Pemberton was waiting, in particular, for word from one of his fellow commanders who was stationed just to the west of Vicksburg. This was the promise of reinforcement that Pemberton was seeking. If he could just hold out until …

But the day of reinforcement never came, instead turning into a day of reckoning, as on July 4, 1863, Pemberton surrendered to Grant both his men and his position.

But that is all old hat. The new hat is on the recently unencrypted message intended for Pemberton from this mysterious fellow commander who mysteriously never turned up. The message was found in a tiny bottle given over by a Confederate captain who somehow ended up with the message. Pemberton, it runs out, never got the message — not that it would have cheered him up any.

The bottle had sat in the Museum of the Confederacy for some time, since 1896, in fact. The bottle was recently re-examined and found to contain a message that didn't initially make sense. That's when the code-breaking began.

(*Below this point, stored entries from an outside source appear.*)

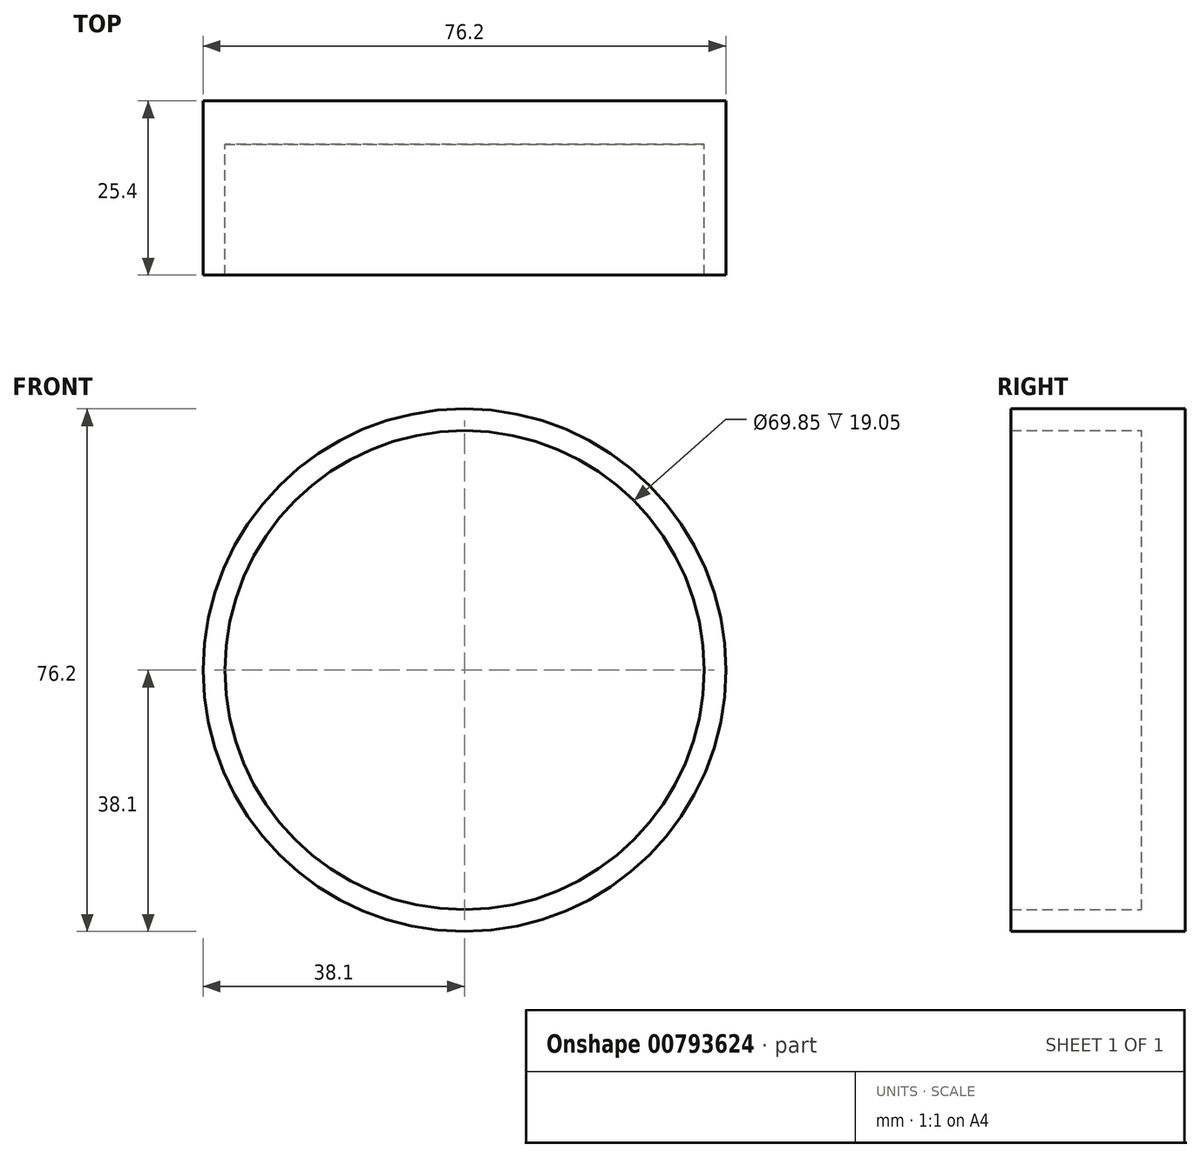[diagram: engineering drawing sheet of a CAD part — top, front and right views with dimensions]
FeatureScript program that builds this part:
annotation { "Feature Type Name" : "Feature", "Feature Type Description" : "" }
export const myFeature = defineFeature(function(context is Context, id is Id, definition is map)
    precondition{}
    {
        {
            var Q0;
            Q0=qCreatedBy(makeId("Front.planeOp"),FACE);
            var sketch = newSketch(context, id + "F0", { "sketchPlane" : qUnion([Q0])});
            skCircle(sketch, "E0", {"center": v(0, 0) * mm, "radius": 38.1 * mm});
            skSolve(sketch);
        }
        {
            var Q0;
            Q0 = qSketchRegion(id + "F0", true);
            extrude(context, id + "F1", {"entities" : qUnion([Q0]), "oppositeDirection" : true, "depth" : 6.35 * mm, "offsetDistance" : 25.4 * mm});
        }
        {
            var Q0;
            Q0=makeQuery(id+"F1.opExtrude","CAP_FACE",FACE,{"disambiguationData":[OSD([sQuery(id+"F0.wireOp",EDGE,"E0")])],"isStart":true});
            var sketch = newSketch(context, id + "F2", { "sketchPlane" : qUnion([Q0])});
            skCircle(sketch, "E1", {"center": v(0, 0) * mm, "radius": 34.93 * mm});
            skSolve(sketch);
        }
        {
            var Q0;
            Q0=makeQuery(id+"F2.imprint","IMPRINT",FACE,{"disambiguationData":[TD([[makeQuery(id+"F2.imprint","IMPRINT",EDGE,{"derivedFrom":sQuery(id+"F2.wireOp",EDGE,"E1")}),-1.0]])]});
            var sketch = newSketch(context, id + "F3", { "sketchPlane" : qUnion([Q0])});
            skSolve(sketch);
        }
        {
            var Q0;
            Q0 = qSketchRegion(id + "F3", true);
            var Q1;
            Q1=makeQuery(id+"F2.imprint","IMPRINT",FACE,{"disambiguationData":[TD([[makeQuery(id+"F2.imprint","IMPRINT",EDGE,{"derivedFrom":sQuery(id+"F2.wireOp",EDGE,"E1")}),-1.0]])]});
            extrude(context, id + "F4", {"entities" : qUnion([Q0, Q1]), "operationType" : NewBodyOperationType.ADD, "depth" : 19.05 * mm, "offsetDistance" : 25.4 * mm});
        }
        {
            var Q0;
            Q0=qCreatedBy(makeId("Front.planeOp"),FACE);
            cPlane(context, id + "F5", {"entities" : qUnion([Q0]), "cplaneType" : CPlaneType.OFFSET, "offset" : 19.05 * mm, "width" : 152.4 * mm, "height" : 152.4 * mm});
        }
    });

A retired CIA code-breaker cracked the code, utilizing the Vigenere cipher, a common enough code during the Civil War but not used in quite awhile. In this code, letters are shifted to create different letter combinations. The code cracked, the museum released the details.

In the end, it mattered little whether Pemberton got his reinforcements or not. They would most likely have been too late anyway, if they had come. Vicksburg was soon in Union hands, as was much of the rest of the Confederate lands. The Union's overwhelming advantage in money and manpower proved too much for the Confederacy to withstand. The nation was whole again.